Graphing fruit fly populations
Now let’s try the same thing with an animal population. True story -- last winter I bought some overripe bananas. Within a few days I noticed a couple of little black buzzing things that liked to fly straight at my face (hey, just because I'm an ecologist doesn't mean I can identify household pests!). It turns out they were fruit flies. Since it was the holiday season, I decided to be charitable and ignore them. After a couple of weeks of spitting out little black drosophila, I happened to look up at the ceiling -- you guessed it, covered in fruit flies, evenly spaced about 4 inches apart.
Based on that experience, I made a highly subjective estimate of fruit fly growth rates (now that's something I'm qualified to do!). What I came up with was about 30% per day.
So, starting with an original complement of 6 lonely fruit flies, can you reproduce my fruit fly invasion graphically below? (Again, just try to get the line to start in the right place, and have the correct general shape).

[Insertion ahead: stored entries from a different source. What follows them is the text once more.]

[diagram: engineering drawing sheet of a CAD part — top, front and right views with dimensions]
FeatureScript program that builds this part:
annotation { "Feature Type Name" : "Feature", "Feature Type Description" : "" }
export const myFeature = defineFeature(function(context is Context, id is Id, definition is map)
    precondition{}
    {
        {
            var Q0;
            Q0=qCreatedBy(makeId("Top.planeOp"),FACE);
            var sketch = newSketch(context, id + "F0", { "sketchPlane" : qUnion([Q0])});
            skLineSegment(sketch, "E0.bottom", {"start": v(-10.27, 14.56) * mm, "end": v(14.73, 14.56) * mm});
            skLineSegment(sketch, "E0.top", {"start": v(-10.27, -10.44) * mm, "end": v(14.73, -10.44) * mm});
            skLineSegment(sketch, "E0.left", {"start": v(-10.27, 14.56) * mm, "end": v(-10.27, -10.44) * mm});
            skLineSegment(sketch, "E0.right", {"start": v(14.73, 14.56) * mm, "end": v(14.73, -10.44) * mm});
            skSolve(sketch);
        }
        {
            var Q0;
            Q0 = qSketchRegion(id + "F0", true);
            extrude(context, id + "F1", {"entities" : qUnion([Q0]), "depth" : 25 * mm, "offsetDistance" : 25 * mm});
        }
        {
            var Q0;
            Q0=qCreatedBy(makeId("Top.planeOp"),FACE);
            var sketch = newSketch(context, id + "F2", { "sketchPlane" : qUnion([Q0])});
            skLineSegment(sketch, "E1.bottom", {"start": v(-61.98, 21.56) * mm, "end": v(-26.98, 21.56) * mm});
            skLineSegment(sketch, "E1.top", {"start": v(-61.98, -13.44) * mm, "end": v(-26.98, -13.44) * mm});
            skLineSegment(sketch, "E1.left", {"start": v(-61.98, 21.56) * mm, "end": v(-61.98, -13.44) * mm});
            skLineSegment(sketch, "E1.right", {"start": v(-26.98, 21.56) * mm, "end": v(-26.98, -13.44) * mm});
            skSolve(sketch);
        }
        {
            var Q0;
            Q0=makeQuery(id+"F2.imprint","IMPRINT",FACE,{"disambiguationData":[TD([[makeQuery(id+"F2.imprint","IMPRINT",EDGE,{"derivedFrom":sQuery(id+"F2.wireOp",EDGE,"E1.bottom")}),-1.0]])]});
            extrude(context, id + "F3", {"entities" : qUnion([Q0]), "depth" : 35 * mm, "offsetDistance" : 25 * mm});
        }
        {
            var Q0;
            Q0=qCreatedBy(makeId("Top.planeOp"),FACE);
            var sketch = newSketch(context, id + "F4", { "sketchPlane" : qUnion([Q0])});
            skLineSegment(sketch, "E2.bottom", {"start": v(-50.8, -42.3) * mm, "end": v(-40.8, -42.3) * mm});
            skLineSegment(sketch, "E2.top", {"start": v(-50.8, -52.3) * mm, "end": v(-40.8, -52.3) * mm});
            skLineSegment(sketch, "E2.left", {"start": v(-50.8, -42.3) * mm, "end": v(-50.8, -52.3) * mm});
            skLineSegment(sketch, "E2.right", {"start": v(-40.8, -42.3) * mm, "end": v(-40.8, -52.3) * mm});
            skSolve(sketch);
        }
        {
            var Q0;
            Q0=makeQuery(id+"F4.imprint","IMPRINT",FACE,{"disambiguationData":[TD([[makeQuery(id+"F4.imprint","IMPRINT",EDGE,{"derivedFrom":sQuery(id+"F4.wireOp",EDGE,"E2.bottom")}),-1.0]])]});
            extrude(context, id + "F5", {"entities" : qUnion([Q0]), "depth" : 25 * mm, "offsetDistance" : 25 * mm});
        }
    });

As you can see, the 30% increase in fruit flies per day resulted in a very noticeable upward curve -- both on the graph and in my home. You also may have realized that the exponential growth model doesn't exactly fit biology:
- a fruit fly produces many eggs at once, so an increase of 2 flies per day is not very realistic, and
- fruit flies (and other animals) reproduce in whole numbers -- not 1.8 babies as in the first day of this model.
The model is clearly a simplification of reality ... but it is a simplification that works really well in a lot of cases.
By the way, in case you are ever similarly invaded, a trap made out of mashed bananas in wine is supposed to work, but mine were too smart for that. I ended up hunting them down with an electric bug-zapper shaped like a tennis racket. It was very satisfying.